Trump Organization: Launching First Commercial Project In India
Trump Organization is ready to launch its maiden commercial real estate project in India, later this year. India has been the largest market with most number of Trump branded properties outside of North America. The Executive Vice Chairman of the Trump Organization, Donald Trump Jr. said that they will be launching a commercial project in India this year.
The Trump Organization is also keen on forming alliances for hospitality projects in India but will take a decision on this at an “appropriate time”. The first commercial office deal in India by the Trump Organization was brought in 2016, with private equity fund and developer IREO.
Gurgaon’s Golf Course Extension Road will see the high-end 600,000-700,000 sq. ft. commercial project, built by the IREO alongside a retail complex, stated earlier by the developer during the announcement of the tie-up.
The Trump Organization had launched a 1.25 million sq. ft. project in Gurgaon, which is its largest super-luxury residential development in India. Trump Tower brand has marked its entry by the launching of this project into the Delhi-NCR region, as this was the fourth Trump Tower to be launched in India.
Two of the Trump’s exclusive India partner Delhi-based realtor M3M India and Tribeca Developers will develop the Trump Towers Delhi-NCR. According to the Tribeca Developers, they have been able to garner the sales worth Rs 700 crore since the launch of Trump Towers Delhi-NCR project. Which is on its way to become their fastest selling project in India so far. Similarly in Kolkata, they have achieved the sales worth Rs 1100 crore in the last fourth months.
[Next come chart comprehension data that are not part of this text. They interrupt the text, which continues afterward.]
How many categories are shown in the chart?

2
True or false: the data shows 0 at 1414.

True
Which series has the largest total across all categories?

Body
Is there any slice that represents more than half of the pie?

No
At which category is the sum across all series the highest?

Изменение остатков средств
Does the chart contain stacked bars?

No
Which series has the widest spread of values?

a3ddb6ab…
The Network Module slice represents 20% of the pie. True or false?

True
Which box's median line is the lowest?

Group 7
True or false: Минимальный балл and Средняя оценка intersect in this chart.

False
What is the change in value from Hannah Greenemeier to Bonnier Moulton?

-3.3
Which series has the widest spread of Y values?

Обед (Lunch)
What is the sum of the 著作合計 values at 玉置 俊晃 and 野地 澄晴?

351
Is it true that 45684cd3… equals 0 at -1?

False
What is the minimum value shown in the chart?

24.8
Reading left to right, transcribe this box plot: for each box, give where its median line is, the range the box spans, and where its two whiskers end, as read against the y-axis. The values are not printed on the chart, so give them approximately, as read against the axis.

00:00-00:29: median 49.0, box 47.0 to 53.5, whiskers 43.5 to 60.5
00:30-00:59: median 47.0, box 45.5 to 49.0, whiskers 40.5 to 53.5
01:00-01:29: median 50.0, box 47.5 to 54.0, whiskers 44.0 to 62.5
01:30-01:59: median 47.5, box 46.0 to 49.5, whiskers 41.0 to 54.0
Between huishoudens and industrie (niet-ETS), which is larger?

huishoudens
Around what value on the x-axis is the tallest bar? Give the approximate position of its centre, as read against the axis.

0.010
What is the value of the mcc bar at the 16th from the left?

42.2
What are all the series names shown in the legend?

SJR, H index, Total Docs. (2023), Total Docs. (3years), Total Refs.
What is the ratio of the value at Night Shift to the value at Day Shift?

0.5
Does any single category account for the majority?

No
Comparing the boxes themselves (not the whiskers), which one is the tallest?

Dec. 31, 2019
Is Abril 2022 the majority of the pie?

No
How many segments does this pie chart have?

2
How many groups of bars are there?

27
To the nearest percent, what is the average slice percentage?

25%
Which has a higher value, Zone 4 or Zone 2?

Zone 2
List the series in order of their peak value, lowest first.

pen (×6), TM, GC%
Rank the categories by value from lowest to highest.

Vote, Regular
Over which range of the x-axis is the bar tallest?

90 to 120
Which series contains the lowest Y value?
Both the towers will have over 250 units with an average price of Rs 7.5 crore, with the development of over Rs 2,400-crore revenue potential. The February will see the construction of the project, entailing a total expenditure of Rs 1,200 crore, excluding land cost.
In his statement by the Trump, India is becoming more and more attractive for the business entities and the foreign investors. This healthy growth of the real estate market is due to the regulatory changes that the country is going through. The last few years have been instrumental as they have been witnessing some major changes in the Indian real estate sector, hence opening up the country to outside markets.
A raft of reforms including the government’s decision in late 2016 to demonetize high-value currency notes, the Goods & Services Act, implementation of Real Estate (Regulation & Development) Act, 2016, amendment to Benami Transaction Act and now the concept of joining the Aadhar with property transactions is helping in restructuring the sector.
The exclusive India partner of Trump Organization, Tribeca developers is developing branded residential projects in India, spreading over 3 million sq. ft., with a sale value of Rs 4,000 crore. Tribeca also has an additional development pipeline of over 1.5 million sq. ft.